Active Galactic Nuclei

Galactic nuclei are the domicile of the enigmatic super-massive black holes. Observations constrain their masses to millions
to billions of solar masses, measured by their gravitational pull. These very interesting objects cause a number of
interesting phenomena, which our group is interested in. Black holes are believed to be seeded at much smaller masses
in galaxies in the early universe. They grow on Cosmological timescales, in recurrent active phases, where strong gas
accretion takes place. The gas spirals into the hole in an accretion disk which releases the lost potential energy of
the gas as broadband light emission. Active galactic nuclei easily outshine their host galaxies. We study the Cosmological
evolution of Active Galactic Nuclei statistically by semi-analytic Cosmological modelling (see picture on the left hand side).
This may, for example help
to constrain the process that is responsible for the remarkable in-activity of the most massive galactic nuclei in the
recent Cosmological past.

Our black hole feeding simulations together with current observations by the Very Large
Telescope have found substantial evidence that nearby black holes are fed from the stellar ejecta of their also recently
formed nuclear star clusters. The picture on the right hand side shows the formation of a parsec scale disk, predicted by these simulations,
which is indeed found in several systems by observations with the Very Large Telescope Interferometer.

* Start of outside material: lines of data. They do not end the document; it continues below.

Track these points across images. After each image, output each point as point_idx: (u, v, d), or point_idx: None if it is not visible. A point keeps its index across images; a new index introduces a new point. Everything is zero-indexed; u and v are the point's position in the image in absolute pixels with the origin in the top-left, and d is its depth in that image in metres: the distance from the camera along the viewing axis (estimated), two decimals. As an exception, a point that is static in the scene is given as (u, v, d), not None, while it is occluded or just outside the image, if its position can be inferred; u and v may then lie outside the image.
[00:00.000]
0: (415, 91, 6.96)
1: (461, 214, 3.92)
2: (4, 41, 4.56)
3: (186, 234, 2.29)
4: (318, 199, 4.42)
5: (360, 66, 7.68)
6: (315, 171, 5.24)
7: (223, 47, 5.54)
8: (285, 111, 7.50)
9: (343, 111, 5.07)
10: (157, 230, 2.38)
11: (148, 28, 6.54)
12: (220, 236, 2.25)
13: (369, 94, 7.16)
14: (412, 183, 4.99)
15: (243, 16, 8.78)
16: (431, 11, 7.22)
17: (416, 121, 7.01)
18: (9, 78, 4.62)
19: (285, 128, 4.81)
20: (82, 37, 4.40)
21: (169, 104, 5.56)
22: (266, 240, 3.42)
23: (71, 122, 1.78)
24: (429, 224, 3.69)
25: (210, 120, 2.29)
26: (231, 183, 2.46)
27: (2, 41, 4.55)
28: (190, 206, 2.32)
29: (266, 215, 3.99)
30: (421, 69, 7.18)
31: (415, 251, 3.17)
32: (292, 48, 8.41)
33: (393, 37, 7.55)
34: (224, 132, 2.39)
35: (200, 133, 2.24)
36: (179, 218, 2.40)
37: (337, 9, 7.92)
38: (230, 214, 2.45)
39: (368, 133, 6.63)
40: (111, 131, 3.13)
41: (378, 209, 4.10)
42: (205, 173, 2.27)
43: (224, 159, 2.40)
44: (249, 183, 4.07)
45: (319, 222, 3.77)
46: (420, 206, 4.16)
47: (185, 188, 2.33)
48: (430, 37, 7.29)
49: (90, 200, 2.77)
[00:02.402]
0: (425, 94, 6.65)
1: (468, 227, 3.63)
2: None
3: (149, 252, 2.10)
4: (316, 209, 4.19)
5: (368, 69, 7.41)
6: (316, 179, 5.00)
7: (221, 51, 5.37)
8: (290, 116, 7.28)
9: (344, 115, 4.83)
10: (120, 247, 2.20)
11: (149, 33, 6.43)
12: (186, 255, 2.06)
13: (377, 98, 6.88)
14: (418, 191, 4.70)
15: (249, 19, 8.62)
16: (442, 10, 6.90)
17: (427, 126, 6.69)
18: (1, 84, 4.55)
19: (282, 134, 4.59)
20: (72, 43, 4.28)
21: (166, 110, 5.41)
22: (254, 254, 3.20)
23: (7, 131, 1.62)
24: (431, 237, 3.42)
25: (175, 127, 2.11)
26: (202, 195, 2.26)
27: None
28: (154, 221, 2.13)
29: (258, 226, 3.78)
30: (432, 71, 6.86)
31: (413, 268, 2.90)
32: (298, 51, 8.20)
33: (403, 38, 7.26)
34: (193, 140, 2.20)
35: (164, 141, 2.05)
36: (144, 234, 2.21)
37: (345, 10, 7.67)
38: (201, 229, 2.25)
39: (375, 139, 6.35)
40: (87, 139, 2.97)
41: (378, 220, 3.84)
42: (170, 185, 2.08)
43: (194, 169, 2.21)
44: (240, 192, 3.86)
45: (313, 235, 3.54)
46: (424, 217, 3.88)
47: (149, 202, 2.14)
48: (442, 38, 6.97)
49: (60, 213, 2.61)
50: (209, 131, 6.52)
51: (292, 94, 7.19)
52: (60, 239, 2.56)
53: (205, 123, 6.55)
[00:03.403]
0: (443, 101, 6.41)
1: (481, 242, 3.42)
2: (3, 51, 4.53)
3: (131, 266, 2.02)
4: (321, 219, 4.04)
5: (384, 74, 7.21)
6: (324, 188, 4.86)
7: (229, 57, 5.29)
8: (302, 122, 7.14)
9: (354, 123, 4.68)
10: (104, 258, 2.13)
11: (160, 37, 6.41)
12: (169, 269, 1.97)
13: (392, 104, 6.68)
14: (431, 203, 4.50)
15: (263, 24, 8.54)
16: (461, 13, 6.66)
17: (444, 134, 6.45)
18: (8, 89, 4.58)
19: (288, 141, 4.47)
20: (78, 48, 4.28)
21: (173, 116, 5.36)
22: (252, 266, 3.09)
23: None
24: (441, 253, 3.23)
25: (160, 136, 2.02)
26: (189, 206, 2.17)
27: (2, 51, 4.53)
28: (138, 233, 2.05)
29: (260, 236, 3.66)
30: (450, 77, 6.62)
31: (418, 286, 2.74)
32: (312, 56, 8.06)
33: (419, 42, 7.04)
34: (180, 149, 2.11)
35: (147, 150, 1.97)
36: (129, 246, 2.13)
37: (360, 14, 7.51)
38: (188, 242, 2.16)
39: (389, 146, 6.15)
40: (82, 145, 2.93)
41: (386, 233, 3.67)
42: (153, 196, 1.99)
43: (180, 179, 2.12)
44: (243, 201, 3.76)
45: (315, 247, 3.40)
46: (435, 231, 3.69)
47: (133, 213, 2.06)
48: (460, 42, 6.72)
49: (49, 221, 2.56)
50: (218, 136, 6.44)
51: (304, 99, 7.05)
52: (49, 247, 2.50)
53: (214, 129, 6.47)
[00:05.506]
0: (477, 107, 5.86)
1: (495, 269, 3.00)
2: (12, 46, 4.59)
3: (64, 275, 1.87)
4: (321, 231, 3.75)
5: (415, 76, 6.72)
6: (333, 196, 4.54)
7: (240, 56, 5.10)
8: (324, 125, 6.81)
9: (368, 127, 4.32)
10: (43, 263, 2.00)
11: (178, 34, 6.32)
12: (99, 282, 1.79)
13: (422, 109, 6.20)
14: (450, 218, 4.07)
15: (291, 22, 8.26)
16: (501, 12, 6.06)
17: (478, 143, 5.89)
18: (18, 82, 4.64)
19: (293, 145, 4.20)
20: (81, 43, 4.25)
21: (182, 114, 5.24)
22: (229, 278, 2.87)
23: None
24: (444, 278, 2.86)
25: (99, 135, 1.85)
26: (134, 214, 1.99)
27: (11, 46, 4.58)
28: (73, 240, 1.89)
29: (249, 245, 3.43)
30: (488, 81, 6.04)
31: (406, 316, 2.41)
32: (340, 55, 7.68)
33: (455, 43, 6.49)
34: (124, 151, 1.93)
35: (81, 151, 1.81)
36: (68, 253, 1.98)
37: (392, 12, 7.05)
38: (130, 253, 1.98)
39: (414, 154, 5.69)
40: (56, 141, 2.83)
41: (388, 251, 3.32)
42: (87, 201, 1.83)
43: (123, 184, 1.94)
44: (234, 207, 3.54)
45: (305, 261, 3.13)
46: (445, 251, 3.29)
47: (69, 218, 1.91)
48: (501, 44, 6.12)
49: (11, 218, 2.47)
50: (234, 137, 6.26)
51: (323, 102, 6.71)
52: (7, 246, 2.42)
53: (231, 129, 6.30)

The active black holes, triggered
in this way, emit intense radiation. Some cloudy and dusty systems (Broad Line Region and Torus) of dense gas remain close
to the black hole in spite of the very strong outward radiation pressure. We investigate by grid and particle based
simulations, how the radiation pressure acts on the parsec-scale environment.
One issue is that the effect might
influence measurements of the black hole mass, another is that it might help to make the torus geometrically thick.
The lower left movie shows the orbit of a Broad Line Region cloud which is heavily supported by anisotropic radiation pressure.
The anisotropy causes exchange of orbital energy with the radiation field, which makes the orbits periodically shrink
and expand. The second observable besides the mass is the spin of a black hole. It could be responsible for the
production of bipolar jets. Such jets may interact with the host galaxy e.g. via heating of its gaseous halo. The
movies on the lower right hand side show different morphologies of the resulting radio sources due to the
interaction with their environment (FR II - upper movie, FR I lower movie).